The Wind: It was a wild day that for some reason brought out hordes of people – why everyone wanted to be out doing “whatever” in the midst of the torrential downpour was a mystery to me – and yet there we were as well. It was last Sunday’s 13 Ik’ – transformational wind, breath, spirit – at the end of the last trecena, and “something” was in the air. It was something disturbing and unnerving, that seemed to be playing havoc with electronics – “something” that even zapped the exit terminal that was supposed to read our parking receipt to let us out of an underground parking lot, but didn’t . . . . requiring an on-foot search for the reclusive parking lot attendant who eventually appeared (30 min. later) to manually lift the bar that was holding us (and many others) hostage.

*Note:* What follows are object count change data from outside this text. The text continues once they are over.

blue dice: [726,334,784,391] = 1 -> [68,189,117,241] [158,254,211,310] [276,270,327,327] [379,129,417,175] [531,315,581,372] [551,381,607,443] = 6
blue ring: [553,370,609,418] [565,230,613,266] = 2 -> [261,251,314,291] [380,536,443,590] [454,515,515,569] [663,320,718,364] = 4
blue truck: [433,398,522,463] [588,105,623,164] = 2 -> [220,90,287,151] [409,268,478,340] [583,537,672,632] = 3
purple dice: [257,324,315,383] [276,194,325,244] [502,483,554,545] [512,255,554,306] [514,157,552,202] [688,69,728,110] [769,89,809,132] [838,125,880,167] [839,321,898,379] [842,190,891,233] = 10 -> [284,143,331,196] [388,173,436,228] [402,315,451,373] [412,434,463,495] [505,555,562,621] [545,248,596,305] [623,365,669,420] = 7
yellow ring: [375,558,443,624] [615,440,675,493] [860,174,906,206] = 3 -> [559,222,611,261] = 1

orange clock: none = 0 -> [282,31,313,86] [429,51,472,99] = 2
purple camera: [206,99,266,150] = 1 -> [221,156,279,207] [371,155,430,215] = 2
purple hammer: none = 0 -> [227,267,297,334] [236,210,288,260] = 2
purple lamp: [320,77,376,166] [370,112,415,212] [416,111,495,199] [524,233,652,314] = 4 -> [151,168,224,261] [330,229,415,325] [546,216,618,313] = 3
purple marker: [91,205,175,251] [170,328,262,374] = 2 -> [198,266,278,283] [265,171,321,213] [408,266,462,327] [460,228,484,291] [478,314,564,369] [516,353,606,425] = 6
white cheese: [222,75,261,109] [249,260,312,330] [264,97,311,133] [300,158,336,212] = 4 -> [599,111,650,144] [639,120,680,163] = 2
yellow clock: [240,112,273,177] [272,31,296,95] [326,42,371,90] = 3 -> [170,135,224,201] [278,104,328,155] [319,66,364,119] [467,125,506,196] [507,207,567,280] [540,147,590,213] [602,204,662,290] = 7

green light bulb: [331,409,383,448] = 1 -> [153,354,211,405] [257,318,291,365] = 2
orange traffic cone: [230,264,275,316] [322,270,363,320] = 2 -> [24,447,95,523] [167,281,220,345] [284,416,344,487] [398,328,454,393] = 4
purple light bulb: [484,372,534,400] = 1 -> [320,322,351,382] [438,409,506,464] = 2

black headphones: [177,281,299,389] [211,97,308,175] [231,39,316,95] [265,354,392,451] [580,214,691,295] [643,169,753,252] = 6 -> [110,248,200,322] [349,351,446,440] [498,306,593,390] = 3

We found out later that this “transformational spirit” energy was doing just that – as one of Canada’s most honoured, respected, and beloved journalists passed to a higher plane. On this day Canada lost Roy Peterson, one of the greatest political cartoonists the world has ever known. His work had graced the pages of The Vancouver Sun for 47 years. He had won seven National Newspaper awards, more than any other journalist, and he had been awarded the Order of Canada. His work never ceased to amaze – the unsurpassed artistry of his pieces, his wit, his humour; it was a joy to open the paper in the morning to see what magic he had created to highlight the latest political absurdity. And he was now gone. No wonder it was unnerving!!
Over the past few days a number of tributes to Roy have appeared in print and on the internet. One of the best can be found here, at filibustercartoons.com, in an article that includes many exquisite examples of his works.
For those who would like to reflect back on his amazing body of work SFU has a great online library of his masterpieces, which can be found at http://edocs.lib.sfu.ca/cgi-bin/Cartoons (just type in Roy Peterson and 695 glorious cartoons will present themselves for your viewing pleasure).
Fare thee well, Roy. Your passage was felt by many and I know that I speak for hundreds of thousands when I say that you will be greatly missed.
The Darkness: It was also the eve of 1 Ak’b’al – the dreaming, darkness-oriented energy that has a history of bringing forth such things as blackouts and shutdowns. And the U.S. government was in the midst of doing just that. Among the many spectacular shutdowns that have happened under this enigmatic influence was the Fall of Rome, attributed specifically to the day that Rome was sacked in the year 410, which equates to Maya day 1 Ak’b’al. Turmoil reigned on that day and thousands of lives were changed or lost. And so as this trecena unfolds at the present time hundreds of thousands await – some with empty stomachs and empty coffers – to see what the fates will bring.
The Red-Crested Woodpecker: Ah, lovely 3 Chikchan (Oct. 2) – the “activation of Lifeforce” – this is a Burner Day that always seems to hold some sort of promise. And on a morning walk with my four-legged goddess yesterday a Lifeforce vision appeared in the form of a gorgeous red-crested woodpecker that flew in and landed on a large tree right in front of us – and then tapped its way straight up to the top.
“It’s time for renewal,” he seemed to be saying, and his gorgeous red plumage seemed to be emblematic of the East and the rising sun, an echo of the red aligned with Chikchan’s serpentine energy. Known for its drumming, the pileated woodpecker is symbolically connected to the heartbeat and the sacred rhythms of life. Its superb demonstration of how to climb and drum at the same time provided a spectacular illustration of what can be accomplished through balance and focus – a great reminder that even in the darkness there is hope – and light – and the promise of new possibilities.